Grafana High Availability (HA)¶

This guide explains how to enable Grafana HA in Privacera monitoring. When enabled, Grafana uses a shared database, multiple replicas, HA alerting, a Pod Disruption Budget (PDB), and anti-affinity for resilience.

What Grafana HA gives you¶

Feature	What it does	Default when HA enabled
Shared database	Dashboards, alerts, users, and sessions are stored in a database so all Grafana pods see the same data. Without HA, Grafana uses SQLite (local file) which doesn't work with multiple replicas.	Database enabled; SQLite disabled
Multiple replicas	Runs multiple Grafana pods for high availability. If one pod fails, others continue serving requests. Provides load distribution and zero-downtime updates.	1 replica (default, can be overridden)
No PVC for Grafana	Grafana does not use persistent volume storage. All state (dashboards, alerts, users, sessions) is stored in the shared database.	Persistence: disabled
HA alerting	Only one pod (the leader) sends alert notifications via gossip protocol on port 9094. Prevents duplicate notifications when multiple Grafana pods are running.	Enabled with headless service
Horizontal Pod Autoscaler (HPA)	Automatically scales Grafana pods up or down based on CPU and memory usage. Ensures optimal resource utilization and performance during varying load.	Enabled: min 1, max 3 pods, CPU 70%, memory 75%
Pod Disruption Budget (PDB)	Ensures a minimum number of Grafana pods remain available during voluntary disruptions (node maintenance, cluster upgrades). Prevents all pods from being terminated simultaneously.	1 pod minimum available
Pod anti-affinity	Kubernetes scheduler tries to spread Grafana pods across different nodes. If one node fails, Grafana remains available on other nodes.	Preferred (soft rule) on hostname topology

Prerequisites¶

Database: A shared database (PostgreSQL or MySQL) is required for Grafana HA. You can use the same RDBMS service used by Privacera or any other database instance.
Vars file: You will edit the monitoring vars file. Follow the steps below to set it up.

Setup vars file¶

SSH into the instance where Privacera Manager is installed.

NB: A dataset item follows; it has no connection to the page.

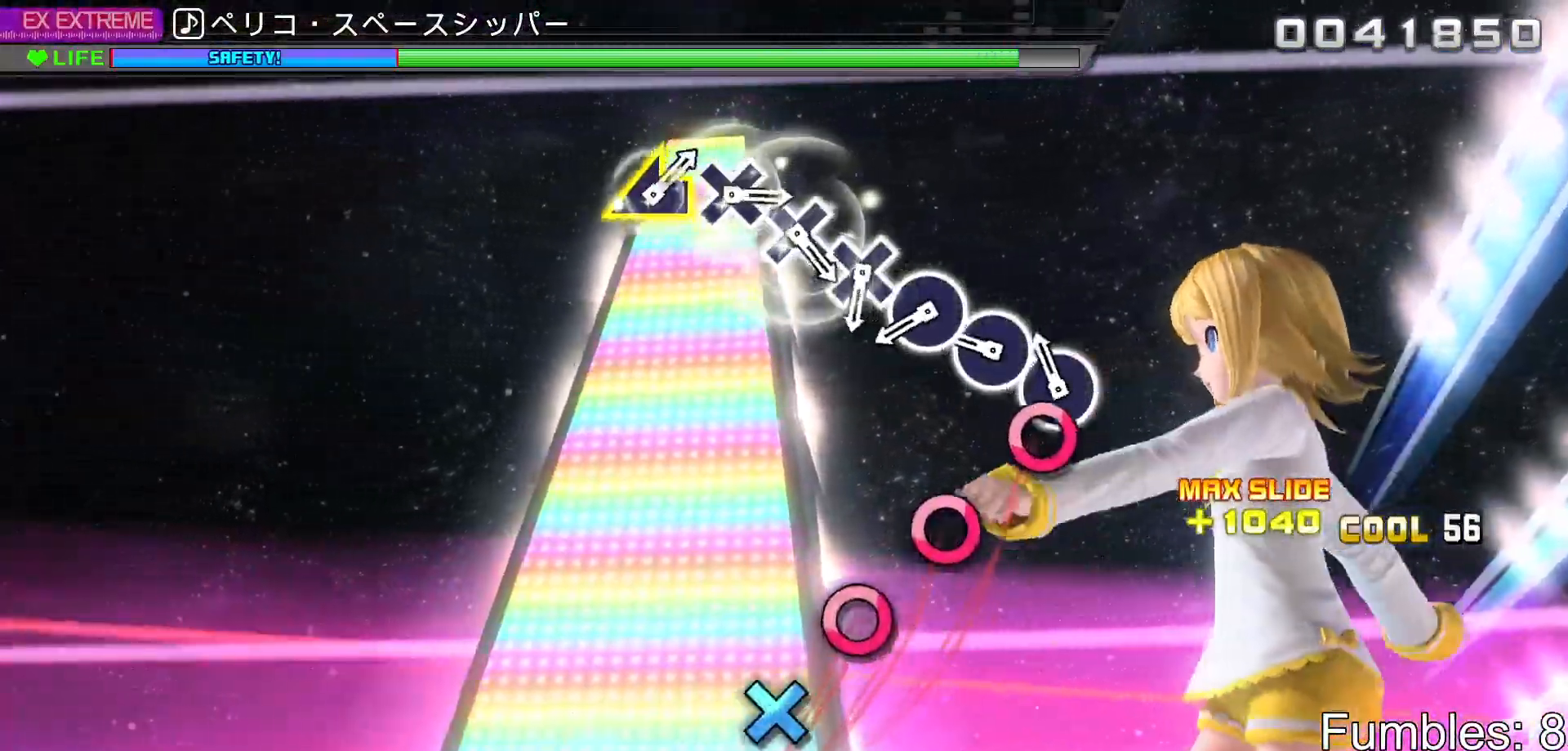
{"buttons": ["CIRCLE"], "left_stick": "center", "right_stick": "center", "events": [[100, "CIRCLE", "down"], [217, "CIRCLE", "up"], [300, "CIRCLE", "down"], [417, "CIRCLE", "up"], [500, "CIRCLE", "down"]]}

Navigate to the config directory:

Bash
1	`cd ~/privacera/privacera-manager/config/`

Copy vars.monitoring.yml file from sample-vars folder to custom-vars folder:

!!! note If this file already exists in custom-vars folder, you can skip this step.

Bash
1	`cp sample-vars/vars.monitoring.yml custom-vars/`

Open the file for editing:
Bash
1
vi custom-vars/vars.monitoring.yml

In the rest of this guide, this file is referred to as vars.monitoring.yml.

Step 1: Create the Grafana database and user¶

Before enabling Grafana HA, you must create a dedicated database and user for Grafana in your database server.

Database choice

You can use the same RDBMS service used by Privacera or any other database instance. The commands below work for both internal (deployed by Privacera) and external databases.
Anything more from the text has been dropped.